Had another moment just now; texting a former co-worker, finding out a bunch of them are going to hang out and I wasn't invited.
Context: just had a job interview I nailed. If I don't get the job, I wasn't meant to. Signed off feeling GOOD. One with the universe and all that. This past week and change was filled with chats and texts with some of my former coworkers who want me to come back and in general, I felt loved.
And elder and I gave a guest lecture in Reading earlier in the week; we had a great day together, topped with younger getting in the car from school, and the two of them chatting, elder asking younger to do character voices (younger could have a future as voice talent). I pulled into the parking lot where we had appointments, and watched them walk off together, heads close, backpacks on opposing shoulders, bosom buddies in conspiritual conversation.
That gave me pause. I waited a lifetime for each of them to have that ONE GOOD FRIEND, and they had that all along.

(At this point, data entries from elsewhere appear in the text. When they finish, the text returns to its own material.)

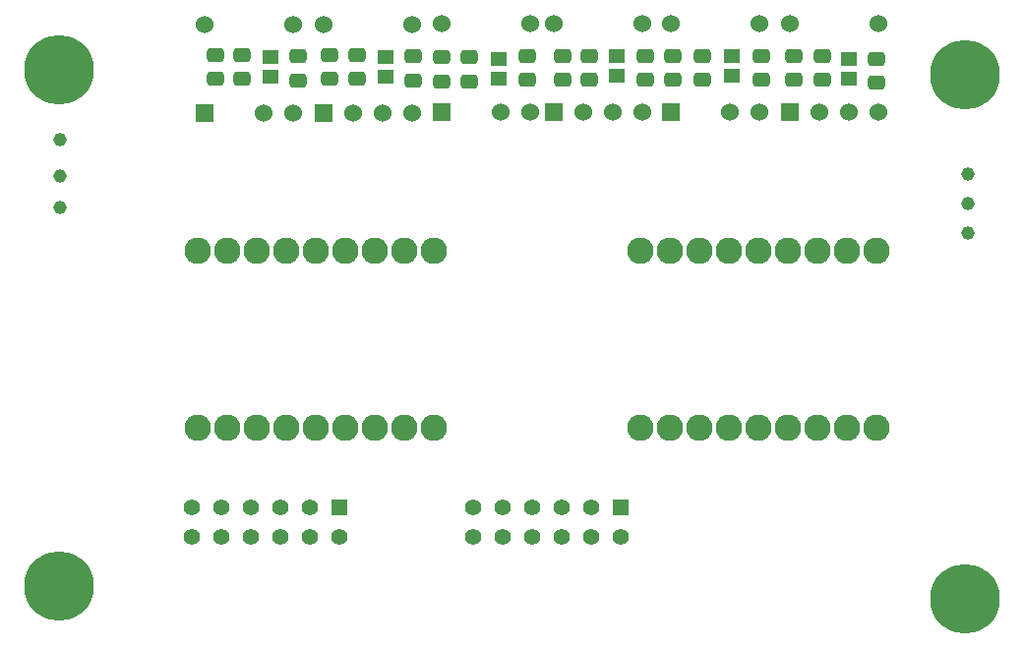
<source format=gbr>
%TF.GenerationSoftware,KiCad,Pcbnew,9.0.0-rc2-32673a0ead~182~ubuntu24.04.1*%
%TF.CreationDate,2025-01-29T18:27:37-05:00*%
%TF.ProjectId,cmod_s7,636d6f64-5f73-4372-9e6b-696361645f70,rev?*%
%TF.SameCoordinates,Original*%
%TF.FileFunction,Soldermask,Bot*%
%TF.FilePolarity,Negative*%
%FSLAX46Y46*%
G04 Gerber Fmt 4.6, Leading zero omitted, Abs format (unit mm)*
G04 Created by KiCad (PCBNEW 9.0.0-rc2-32673a0ead~182~ubuntu24.04.1) date 2025-01-29 18:27:37*
%MOMM*%
%LPD*%
G01*
G04 APERTURE LIST*
G04 Aperture macros list*
%AMRoundRect*
0 Rectangle with rounded corners*
0 $1 Rounding radius*
0 $2 $3 $4 $5 $6 $7 $8 $9 X,Y pos of 4 corners*
0 Add a 4 corners polygon primitive as box body*
4,1,4,$2,$3,$4,$5,$6,$7,$8,$9,$2,$3,0*
0 Add four circle primitives for the rounded corners*
1,1,$1+$1,$2,$3*
1,1,$1+$1,$4,$5*
1,1,$1+$1,$6,$7*
1,1,$1+$1,$8,$9*
0 Add four rect primitives between the rounded corners*
20,1,$1+$1,$2,$3,$4,$5,0*
20,1,$1+$1,$4,$5,$6,$7,0*
20,1,$1+$1,$6,$7,$8,$9,0*
20,1,$1+$1,$8,$9,$2,$3,0*%
G04 Aperture macros list end*
%ADD10C,1.390000*%
%ADD11R,1.390000X1.390000*%
%ADD12R,1.524000X1.524000*%
%ADD13C,1.524000*%
%ADD14C,2.286000*%
%ADD15RoundRect,0.250000X0.475000X-0.337500X0.475000X0.337500X-0.475000X0.337500X-0.475000X-0.337500X0*%
%ADD16R,1.470000X1.200000*%
%ADD17RoundRect,0.250000X-0.475000X0.337500X-0.475000X-0.337500X0.475000X-0.337500X0.475000X0.337500X0*%
%ADD18C,6.000000*%
%ADD19C,1.168400*%
G04 APERTURE END LIST*
D10*
%TO.C,J7*%
X101092000Y-76708000D03*
X103632000Y-76708000D03*
X106172000Y-76708000D03*
X108712000Y-76708000D03*
X111252000Y-76708000D03*
X113792000Y-76708000D03*
X101092000Y-74168000D03*
X103632000Y-74168000D03*
X106172000Y-74168000D03*
X108712000Y-74168000D03*
X111252000Y-74168000D03*
D11*
X113792000Y-74168000D03*
%TD*%
D12*
%TO.C,J1*%
X122555000Y-40163500D03*
D13*
X127635000Y-40163500D03*
X130175000Y-40163500D03*
X130175000Y-32543500D03*
X122555000Y-32543500D03*
%TD*%
D12*
%TO.C,J5*%
X102209600Y-40197500D03*
D13*
X107289600Y-40197500D03*
X109829600Y-40197500D03*
X109829600Y-32577500D03*
X102209600Y-32577500D03*
%TD*%
D12*
%TO.C,J4*%
X152511000Y-40163500D03*
D13*
X155051000Y-40163500D03*
X157591000Y-40163500D03*
X160131000Y-40163500D03*
X160131000Y-32543500D03*
X152511000Y-32543500D03*
%TD*%
D11*
%TO.C,J8*%
X138015500Y-74168000D03*
D10*
X135475500Y-74168000D03*
X132935500Y-74168000D03*
X130395500Y-74168000D03*
X127855500Y-74168000D03*
X125315500Y-74168000D03*
X138015500Y-76708000D03*
X135475500Y-76708000D03*
X132935500Y-76708000D03*
X130395500Y-76708000D03*
X127855500Y-76708000D03*
X125315500Y-76708000D03*
%TD*%
D14*
%TO.C,U2*%
X101600000Y-67340000D03*
X104140000Y-67340000D03*
X106680000Y-67340000D03*
X109220000Y-67340000D03*
X111760000Y-67340000D03*
X114300000Y-67340000D03*
X116840000Y-67340000D03*
X119380000Y-67340000D03*
X121920000Y-67340000D03*
X139700000Y-67340000D03*
X142240000Y-67340000D03*
X144780000Y-67340000D03*
X147320000Y-67340000D03*
X149860000Y-67340000D03*
X152400000Y-67340000D03*
X154940000Y-67340000D03*
X157480000Y-67340000D03*
X160020000Y-67340000D03*
X160020000Y-52100000D03*
X157480000Y-52100000D03*
X154940000Y-52100000D03*
X152400000Y-52100000D03*
X149860000Y-52100000D03*
X147320000Y-52100000D03*
X144780000Y-52100000D03*
X142240000Y-52100000D03*
X139700000Y-52100000D03*
X121920000Y-52100000D03*
X119380000Y-52100000D03*
X116840000Y-52100000D03*
X114300000Y-52100000D03*
X111760000Y-52100000D03*
X109220000Y-52100000D03*
X106680000Y-52100000D03*
X104140000Y-52100000D03*
X101600000Y-52100000D03*
%TD*%
D12*
%TO.C,J2*%
X132223000Y-40163500D03*
D13*
X134763000Y-40163500D03*
X137303000Y-40163500D03*
X139843000Y-40163500D03*
X139843000Y-32543500D03*
X132223000Y-32543500D03*
%TD*%
D12*
%TO.C,J6*%
X112395000Y-40197500D03*
D13*
X114935000Y-40197500D03*
X117475000Y-40197500D03*
X120015000Y-40197500D03*
X120015000Y-32577500D03*
X112395000Y-32577500D03*
%TD*%
D12*
%TO.C,J3*%
X142335000Y-40163500D03*
D13*
X147415000Y-40163500D03*
X149955000Y-40163500D03*
X149955000Y-32543500D03*
X142335000Y-32543500D03*
%TD*%
D15*
%TO.C,C20*%
X112887000Y-37298000D03*
X112887000Y-35223000D03*
%TD*%
D16*
%TO.C,L4*%
X157607000Y-35589000D03*
X157607000Y-37309000D03*
%TD*%
D15*
%TO.C,C18*%
X115300000Y-37298000D03*
X115300000Y-35223000D03*
%TD*%
%TO.C,C12*%
X142494000Y-37359500D03*
X142494000Y-35284500D03*
%TD*%
D17*
%TO.C,C2*%
X140081000Y-35284500D03*
X140081000Y-37359500D03*
%TD*%
D15*
%TO.C,C3*%
X124968000Y-37486500D03*
X124968000Y-35411500D03*
%TD*%
%TO.C,C19*%
X105394000Y-37298000D03*
X105394000Y-35223000D03*
%TD*%
D16*
%TO.C,L2*%
X137668000Y-35335000D03*
X137668000Y-37055000D03*
%TD*%
%TO.C,L3*%
X147574000Y-35335000D03*
X147574000Y-37055000D03*
%TD*%
D15*
%TO.C,C13*%
X155321000Y-37359500D03*
X155321000Y-35284500D03*
%TD*%
%TO.C,C5*%
X122555000Y-37486500D03*
X122555000Y-35411500D03*
%TD*%
%TO.C,C15*%
X152908000Y-37359500D03*
X152908000Y-35284500D03*
%TD*%
%TO.C,C6*%
X132969000Y-37359500D03*
X132969000Y-35284500D03*
%TD*%
D17*
%TO.C,C1*%
X129921000Y-35284500D03*
X129921000Y-37359500D03*
%TD*%
D16*
%TO.C,L5*%
X117713000Y-35400500D03*
X117713000Y-37120500D03*
%TD*%
D17*
%TO.C,C16*%
X120126000Y-35350000D03*
X120126000Y-37425000D03*
%TD*%
%TO.C,C10*%
X150114000Y-35284500D03*
X150114000Y-37359500D03*
%TD*%
%TO.C,C11*%
X160020000Y-35538500D03*
X160020000Y-37613500D03*
%TD*%
D15*
%TO.C,C4*%
X135255000Y-37359500D03*
X135255000Y-35284500D03*
%TD*%
%TO.C,C21*%
X103108000Y-37298000D03*
X103108000Y-35223000D03*
%TD*%
%TO.C,C14*%
X145034000Y-37359500D03*
X145034000Y-35284500D03*
%TD*%
D17*
%TO.C,C17*%
X110220000Y-35350000D03*
X110220000Y-37425000D03*
%TD*%
D16*
%TO.C,L6*%
X107807000Y-35400500D03*
X107807000Y-37120500D03*
%TD*%
%TO.C,L1*%
X127508000Y-35589000D03*
X127508000Y-37309000D03*
%TD*%
D18*
%TO.C,H2*%
X167640000Y-36927000D03*
%TD*%
%TO.C,H3*%
X89662002Y-36546000D03*
%TD*%
%TO.C,H1*%
X89662002Y-80996000D03*
%TD*%
%TO.C,H4*%
X167640000Y-82042000D03*
%TD*%
D19*
X167894000Y-50546000D03*
X167894000Y-48006000D03*
X167894000Y-45466000D03*
X89712800Y-45669200D03*
X89712800Y-42494200D03*
X89712800Y-48336200D03*
M02*

</source>
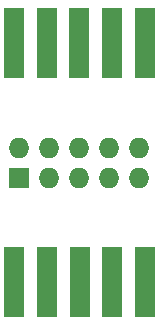
<source format=gts>
G04 #@! TF.GenerationSoftware,KiCad,Pcbnew,(5.1.8)-1*
G04 #@! TF.CreationDate,2021-02-19T21:47:41+01:00*
G04 #@! TF.ProjectId,Sinclair,53696e63-6c61-4697-922e-6b696361645f,rev?*
G04 #@! TF.SameCoordinates,Original*
G04 #@! TF.FileFunction,Soldermask,Top*
G04 #@! TF.FilePolarity,Negative*
%FSLAX46Y46*%
G04 Gerber Fmt 4.6, Leading zero omitted, Abs format (unit mm)*
G04 Created by KiCad (PCBNEW (5.1.8)-1) date 2021-02-19 21:47:41*
%MOMM*%
%LPD*%
G01*
G04 APERTURE LIST*
%ADD10R,1.700000X6.000000*%
%ADD11O,1.727200X1.727200*%
%ADD12R,1.727200X1.727200*%
G04 APERTURE END LIST*
D10*
X136684500Y-78168500D03*
X139454500Y-78168500D03*
X142224500Y-78168500D03*
X144994500Y-78168500D03*
X147764500Y-78168500D03*
D11*
X147320000Y-86995000D03*
X144780000Y-86995000D03*
X142240000Y-86995000D03*
X139700000Y-86995000D03*
X137160000Y-86995000D03*
X147320000Y-89535000D03*
X144780000Y-89535000D03*
X142240000Y-89535000D03*
X139700000Y-89535000D03*
D12*
X137160000Y-89535000D03*
D10*
X136715500Y-98361500D03*
X139485500Y-98361500D03*
X142255500Y-98361500D03*
X145025500Y-98361500D03*
X147795500Y-98361500D03*
M02*

</source>
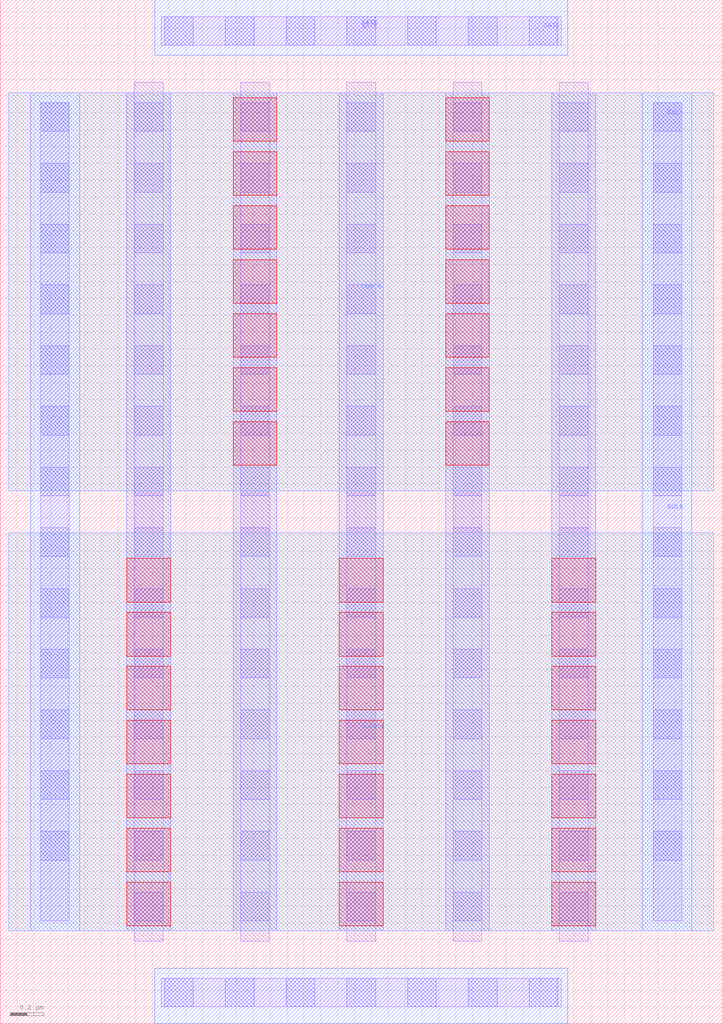
<source format=lef>
# Copyright 2020 The SkyWater PDK Authors
#
# Licensed under the Apache License, Version 2.0 (the "License");
# you may not use this file except in compliance with the License.
# You may obtain a copy of the License at
#
#     https://www.apache.org/licenses/LICENSE-2.0
#
# Unless required by applicable law or agreed to in writing, software
# distributed under the License is distributed on an "AS IS" BASIS,
# WITHOUT WARRANTIES OR CONDITIONS OF ANY KIND, either express or implied.
# See the License for the specific language governing permissions and
# limitations under the License.
#
# SPDX-License-Identifier: Apache-2.0

VERSION 5.7 ;
  NOWIREEXTENSIONATPIN ON ;
  DIVIDERCHAR "/" ;
  BUSBITCHARS "[]" ;
MACRO sky130_fd_pr__rf_pfet_01v8_lvt_aM04W5p00L0p35
  CLASS BLOCK ;
  FOREIGN sky130_fd_pr__rf_pfet_01v8_lvt_aM04W5p00L0p35 ;
  ORIGIN  0.000000  0.000000 ;
  SIZE  4.280000 BY  6.070000 ;
  PIN BULK
    ANTENNADIFFAREA  2.929000 ;
    PORT
      LAYER li1 ;
        RECT 0.240000 0.610000 0.410000 5.460000 ;
        RECT 3.870000 0.610000 4.040000 5.460000 ;
      LAYER mcon ;
        RECT 0.240000 0.970000 0.410000 1.140000 ;
        RECT 0.240000 1.330000 0.410000 1.500000 ;
        RECT 0.240000 1.690000 0.410000 1.860000 ;
        RECT 0.240000 2.050000 0.410000 2.220000 ;
        RECT 0.240000 2.410000 0.410000 2.580000 ;
        RECT 0.240000 2.770000 0.410000 2.940000 ;
        RECT 0.240000 3.130000 0.410000 3.300000 ;
        RECT 0.240000 3.490000 0.410000 3.660000 ;
        RECT 0.240000 3.850000 0.410000 4.020000 ;
        RECT 0.240000 4.210000 0.410000 4.380000 ;
        RECT 0.240000 4.570000 0.410000 4.740000 ;
        RECT 0.240000 4.930000 0.410000 5.100000 ;
        RECT 0.240000 5.290000 0.410000 5.460000 ;
        RECT 3.870000 0.970000 4.040000 1.140000 ;
        RECT 3.870000 1.330000 4.040000 1.500000 ;
        RECT 3.870000 1.690000 4.040000 1.860000 ;
        RECT 3.870000 2.050000 4.040000 2.220000 ;
        RECT 3.870000 2.410000 4.040000 2.580000 ;
        RECT 3.870000 2.770000 4.040000 2.940000 ;
        RECT 3.870000 3.130000 4.040000 3.300000 ;
        RECT 3.870000 3.490000 4.040000 3.660000 ;
        RECT 3.870000 3.850000 4.040000 4.020000 ;
        RECT 3.870000 4.210000 4.040000 4.380000 ;
        RECT 3.870000 4.570000 4.040000 4.740000 ;
        RECT 3.870000 4.930000 4.040000 5.100000 ;
        RECT 3.870000 5.290000 4.040000 5.460000 ;
    END
    PORT
      LAYER met1 ;
        RECT 0.180000 0.550000 0.470000 5.520000 ;
        RECT 3.810000 0.550000 4.100000 5.520000 ;
    END
  END BULK
  PIN DRAIN
    ANTENNADIFFAREA  2.828000 ;
    PORT
      LAYER met2 ;
        RECT 0.050000 3.160000 4.230000 5.520000 ;
    END
  END DRAIN
  PIN GATE
    ANTENNAGATEAREA  7.070000 ;
    PORT
      LAYER li1 ;
        RECT 0.955000 0.100000 3.325000 0.270000 ;
        RECT 0.955000 5.800000 3.325000 5.970000 ;
      LAYER mcon ;
        RECT 0.975000 0.100000 1.145000 0.270000 ;
        RECT 0.975000 5.800000 1.145000 5.970000 ;
        RECT 1.335000 0.100000 1.505000 0.270000 ;
        RECT 1.335000 5.800000 1.505000 5.970000 ;
        RECT 1.695000 0.100000 1.865000 0.270000 ;
        RECT 1.695000 5.800000 1.865000 5.970000 ;
        RECT 2.055000 0.100000 2.225000 0.270000 ;
        RECT 2.055000 5.800000 2.225000 5.970000 ;
        RECT 2.415000 0.100000 2.585000 0.270000 ;
        RECT 2.415000 5.800000 2.585000 5.970000 ;
        RECT 2.775000 0.100000 2.945000 0.270000 ;
        RECT 2.775000 5.800000 2.945000 5.970000 ;
        RECT 3.135000 0.100000 3.305000 0.270000 ;
        RECT 3.135000 5.800000 3.305000 5.970000 ;
    END
    PORT
      LAYER met1 ;
        RECT 0.915000 0.000000 3.365000 0.330000 ;
        RECT 0.915000 5.740000 3.365000 6.070000 ;
    END
  END GATE
  PIN SOURCE
    ANTENNADIFFAREA  4.242000 ;
    PORT
      LAYER met2 ;
        RECT 0.050000 0.550000 4.230000 2.910000 ;
    END
  END SOURCE
  OBS
    LAYER li1 ;
      RECT 0.795000 0.490000 0.965000 5.580000 ;
      RECT 1.425000 0.490000 1.595000 5.580000 ;
      RECT 2.055000 0.490000 2.225000 5.580000 ;
      RECT 2.685000 0.490000 2.855000 5.580000 ;
      RECT 3.315000 0.490000 3.485000 5.580000 ;
    LAYER mcon ;
      RECT 0.795000 0.610000 0.965000 0.780000 ;
      RECT 0.795000 0.970000 0.965000 1.140000 ;
      RECT 0.795000 1.330000 0.965000 1.500000 ;
      RECT 0.795000 1.690000 0.965000 1.860000 ;
      RECT 0.795000 2.050000 0.965000 2.220000 ;
      RECT 0.795000 2.410000 0.965000 2.580000 ;
      RECT 0.795000 2.770000 0.965000 2.940000 ;
      RECT 0.795000 3.130000 0.965000 3.300000 ;
      RECT 0.795000 3.490000 0.965000 3.660000 ;
      RECT 0.795000 3.850000 0.965000 4.020000 ;
      RECT 0.795000 4.210000 0.965000 4.380000 ;
      RECT 0.795000 4.570000 0.965000 4.740000 ;
      RECT 0.795000 4.930000 0.965000 5.100000 ;
      RECT 0.795000 5.290000 0.965000 5.460000 ;
      RECT 1.425000 0.610000 1.595000 0.780000 ;
      RECT 1.425000 0.970000 1.595000 1.140000 ;
      RECT 1.425000 1.330000 1.595000 1.500000 ;
      RECT 1.425000 1.690000 1.595000 1.860000 ;
      RECT 1.425000 2.050000 1.595000 2.220000 ;
      RECT 1.425000 2.410000 1.595000 2.580000 ;
      RECT 1.425000 2.770000 1.595000 2.940000 ;
      RECT 1.425000 3.130000 1.595000 3.300000 ;
      RECT 1.425000 3.490000 1.595000 3.660000 ;
      RECT 1.425000 3.850000 1.595000 4.020000 ;
      RECT 1.425000 4.210000 1.595000 4.380000 ;
      RECT 1.425000 4.570000 1.595000 4.740000 ;
      RECT 1.425000 4.930000 1.595000 5.100000 ;
      RECT 1.425000 5.290000 1.595000 5.460000 ;
      RECT 2.055000 0.610000 2.225000 0.780000 ;
      RECT 2.055000 0.970000 2.225000 1.140000 ;
      RECT 2.055000 1.330000 2.225000 1.500000 ;
      RECT 2.055000 1.690000 2.225000 1.860000 ;
      RECT 2.055000 2.050000 2.225000 2.220000 ;
      RECT 2.055000 2.410000 2.225000 2.580000 ;
      RECT 2.055000 2.770000 2.225000 2.940000 ;
      RECT 2.055000 3.130000 2.225000 3.300000 ;
      RECT 2.055000 3.490000 2.225000 3.660000 ;
      RECT 2.055000 3.850000 2.225000 4.020000 ;
      RECT 2.055000 4.210000 2.225000 4.380000 ;
      RECT 2.055000 4.570000 2.225000 4.740000 ;
      RECT 2.055000 4.930000 2.225000 5.100000 ;
      RECT 2.055000 5.290000 2.225000 5.460000 ;
      RECT 2.685000 0.610000 2.855000 0.780000 ;
      RECT 2.685000 0.970000 2.855000 1.140000 ;
      RECT 2.685000 1.330000 2.855000 1.500000 ;
      RECT 2.685000 1.690000 2.855000 1.860000 ;
      RECT 2.685000 2.050000 2.855000 2.220000 ;
      RECT 2.685000 2.410000 2.855000 2.580000 ;
      RECT 2.685000 2.770000 2.855000 2.940000 ;
      RECT 2.685000 3.130000 2.855000 3.300000 ;
      RECT 2.685000 3.490000 2.855000 3.660000 ;
      RECT 2.685000 3.850000 2.855000 4.020000 ;
      RECT 2.685000 4.210000 2.855000 4.380000 ;
      RECT 2.685000 4.570000 2.855000 4.740000 ;
      RECT 2.685000 4.930000 2.855000 5.100000 ;
      RECT 2.685000 5.290000 2.855000 5.460000 ;
      RECT 3.315000 0.610000 3.485000 0.780000 ;
      RECT 3.315000 0.970000 3.485000 1.140000 ;
      RECT 3.315000 1.330000 3.485000 1.500000 ;
      RECT 3.315000 1.690000 3.485000 1.860000 ;
      RECT 3.315000 2.050000 3.485000 2.220000 ;
      RECT 3.315000 2.410000 3.485000 2.580000 ;
      RECT 3.315000 2.770000 3.485000 2.940000 ;
      RECT 3.315000 3.130000 3.485000 3.300000 ;
      RECT 3.315000 3.490000 3.485000 3.660000 ;
      RECT 3.315000 3.850000 3.485000 4.020000 ;
      RECT 3.315000 4.210000 3.485000 4.380000 ;
      RECT 3.315000 4.570000 3.485000 4.740000 ;
      RECT 3.315000 4.930000 3.485000 5.100000 ;
      RECT 3.315000 5.290000 3.485000 5.460000 ;
    LAYER met1 ;
      RECT 0.750000 0.550000 1.010000 5.520000 ;
      RECT 1.380000 0.550000 1.640000 5.520000 ;
      RECT 2.010000 0.550000 2.270000 5.520000 ;
      RECT 2.640000 0.550000 2.900000 5.520000 ;
      RECT 3.270000 0.550000 3.530000 5.520000 ;
    LAYER via ;
      RECT 0.750000 0.580000 1.010000 0.840000 ;
      RECT 0.750000 0.900000 1.010000 1.160000 ;
      RECT 0.750000 1.220000 1.010000 1.480000 ;
      RECT 0.750000 1.540000 1.010000 1.800000 ;
      RECT 0.750000 1.860000 1.010000 2.120000 ;
      RECT 0.750000 2.180000 1.010000 2.440000 ;
      RECT 0.750000 2.500000 1.010000 2.760000 ;
      RECT 1.380000 3.310000 1.640000 3.570000 ;
      RECT 1.380000 3.630000 1.640000 3.890000 ;
      RECT 1.380000 3.950000 1.640000 4.210000 ;
      RECT 1.380000 4.270000 1.640000 4.530000 ;
      RECT 1.380000 4.590000 1.640000 4.850000 ;
      RECT 1.380000 4.910000 1.640000 5.170000 ;
      RECT 1.380000 5.230000 1.640000 5.490000 ;
      RECT 2.010000 0.580000 2.270000 0.840000 ;
      RECT 2.010000 0.900000 2.270000 1.160000 ;
      RECT 2.010000 1.220000 2.270000 1.480000 ;
      RECT 2.010000 1.540000 2.270000 1.800000 ;
      RECT 2.010000 1.860000 2.270000 2.120000 ;
      RECT 2.010000 2.180000 2.270000 2.440000 ;
      RECT 2.010000 2.500000 2.270000 2.760000 ;
      RECT 2.640000 3.310000 2.900000 3.570000 ;
      RECT 2.640000 3.630000 2.900000 3.890000 ;
      RECT 2.640000 3.950000 2.900000 4.210000 ;
      RECT 2.640000 4.270000 2.900000 4.530000 ;
      RECT 2.640000 4.590000 2.900000 4.850000 ;
      RECT 2.640000 4.910000 2.900000 5.170000 ;
      RECT 2.640000 5.230000 2.900000 5.490000 ;
      RECT 3.270000 0.580000 3.530000 0.840000 ;
      RECT 3.270000 0.900000 3.530000 1.160000 ;
      RECT 3.270000 1.220000 3.530000 1.480000 ;
      RECT 3.270000 1.540000 3.530000 1.800000 ;
      RECT 3.270000 1.860000 3.530000 2.120000 ;
      RECT 3.270000 2.180000 3.530000 2.440000 ;
      RECT 3.270000 2.500000 3.530000 2.760000 ;
  END
END sky130_fd_pr__rf_pfet_01v8_lvt_aM04W5p00L0p35
END LIBRARY

</source>
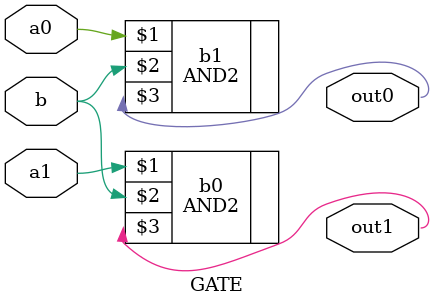
<source format=v>
module GATE(a1, a0, b, out1, out0);

input a1, a0, b;
output out1, out0;
wire nc,t1,t2;

AND2 b1(a0, b, out0);
AND2 b0(a1, b, out1);

endmodule

</source>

They have D, the friend they share, who fits into their schema. There is no third wheel.
Honestly? (looping back to the drinks) I think it hurt more not to be asked than anything. I am choosy about who I want to drink with, anyway, let alone spend hours in conversation with. I can count on one hand how many people outside of my household I am even remotely interested in doing that with.
Still. It's all about being asked.
But, rather than give that power over me, I'll finish reading the memoir that Nic was gifted. The Secret Apartment by Tom Garvey. It's really good. Check it out.